Видел купола Пантелеймоновского подворья, каланчу Александровского участка. Еще дальше висела пасмурная, дождливая муть рабочих предместий. Там были фабричные трубы, и дым, и пакгаузы, и та особая, свинцовая темнота горизонта, которая напоминала Пете что-то давнее, чего он никак не мог вспомнить. И лишь когда после уроков Петя вышел в город, он вдруг вспомнил.
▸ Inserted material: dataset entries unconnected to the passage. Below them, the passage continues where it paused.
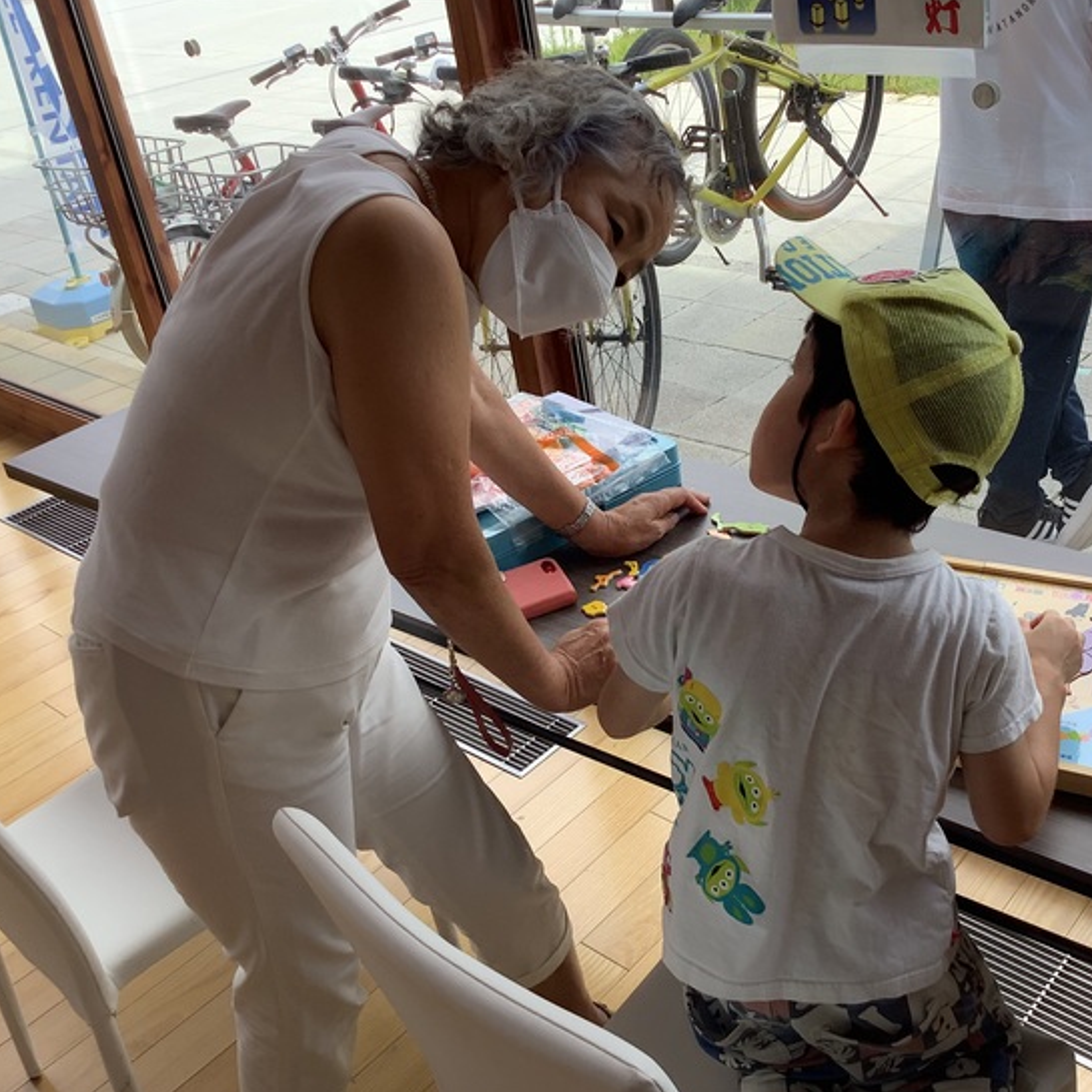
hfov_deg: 44.5
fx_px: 1321
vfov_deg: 44.9
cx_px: 695
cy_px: 547
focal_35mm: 37
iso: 25
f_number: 2.4
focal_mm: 3.3
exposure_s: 1/197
Наступал ранний вечер. Уже кое-где в мелочных лавочках зажигали керосиновые лампы. Желтый свет жиденько блестел на мокрой мостовой. Мелькали призрачные тени прохожих, увеличенные туманом. И вдруг послышалось пение. Из-за угла медленно выходила ряд за рядом толпа людей, державших друг друга под руки. Впереди, прижимая к груди портрет Льва Толстого в черной раме, шел студент без шапки, и мокрый ветер трепал его русые волосы. "Вы жертвою пали в борьбе роковой", - выводил студент вызывающим тенором, покрывая нестройные голоса толпы. И этот студент, и эта ноющая толпа вдруг с необыкновенной силой воскресили в Петиной памяти другое, забытое время, другую, забытую улицу. Так же как тогда, в тумане блестела мостовая и по ней, взявшись под руки, ряд за рядом шли курсистки в маленьких каракулевых шапочках, студенты, мастеровые в сапогах. Они пели "Вы жертвою пали". Над толпой взвивался маленький красный лоскут, и это был Пятый год... И как бы в довершение сходства Петя услышал щелканье подков, высекающих из мокрого гранита мостовой искры. Казачий разъезд вырвался из переулка - бескозырки набекрень, короткие драгунские винтовки прыгают за спинами, - совсем близко от Пети свистнула нагайка и сильно запахло лошадиным потом. И тотчас все смешалось, закричало, побежало...
Схватившись обеими руками за фуражку, Петя бросился в сторону, наткнулся на что-то горячее. Оно опрокинулось. Это была жаровня возле фруктовой лавочки. Посыпались раскаленные уголья, дымящиеся каштаны. И улица опустела.
Несколько дней смерть Толстого составляла главное и единственное содержание жизни всего русского общества. Экстренные выпуски газет были заполнены подробностями ухода Льва Николаевича из Ясной Поляны. Печатались сотни телеграмм со станции Астапово о последних часах и минутах великого писателя. В один миг маленькая, неизвестная станция Астапово прогремела на весь мир и стала так же знаменита, как Ясная Поляна, а фамилия начальника этой станции, некоего Озолина, уступившего умирающему Толстому свою квартиру, бесконечное число раз повторялась всеми грамотными людьми. Вместе с именами графини Софьи Андреевны и Черткова эти новые слова - "Астапово" и "Озолин", - сопровождавшие Толстого в могилу, пугали Петю, как черные бумажные буквы на белых лентах погребальных венков.
Петя с удивлением замечал, что к этой смерти, которую все называли "трагедия", имело какое-то отношение правительство, святейший синод, полиция, жандармский корпус. В эти дни если Петя встречал на улице архиерейскую карету с монахом возле кучера на козлах или трескучие щегольские дрожки полицмейстера, то он был уверен, что и архиерей и полицмейстер едут куда-то по срочному делу, связанному со смертью Толстого.
Никогда еще Петя не видел своего отца в таком не то чтобы возбужденном, а в каком-то возвышенно-одухотворенном состоянии, как в эти дни. Его обычно доброе, простодушное лицо вдруг стало строгим, помолодевшим. Волосы над высоким лепным лбом были закинуты как-то по-студенчески. И только в старых, покрасневших глазах, полных слез, под стеклами пенсне отражалось такое глубокое горе, что у Пети невольно сжималось от жалости сердце. Василий Петрович вошел и положил на письменный стол две стопки ученических тетрадок, крепко перевязанных шпагатом.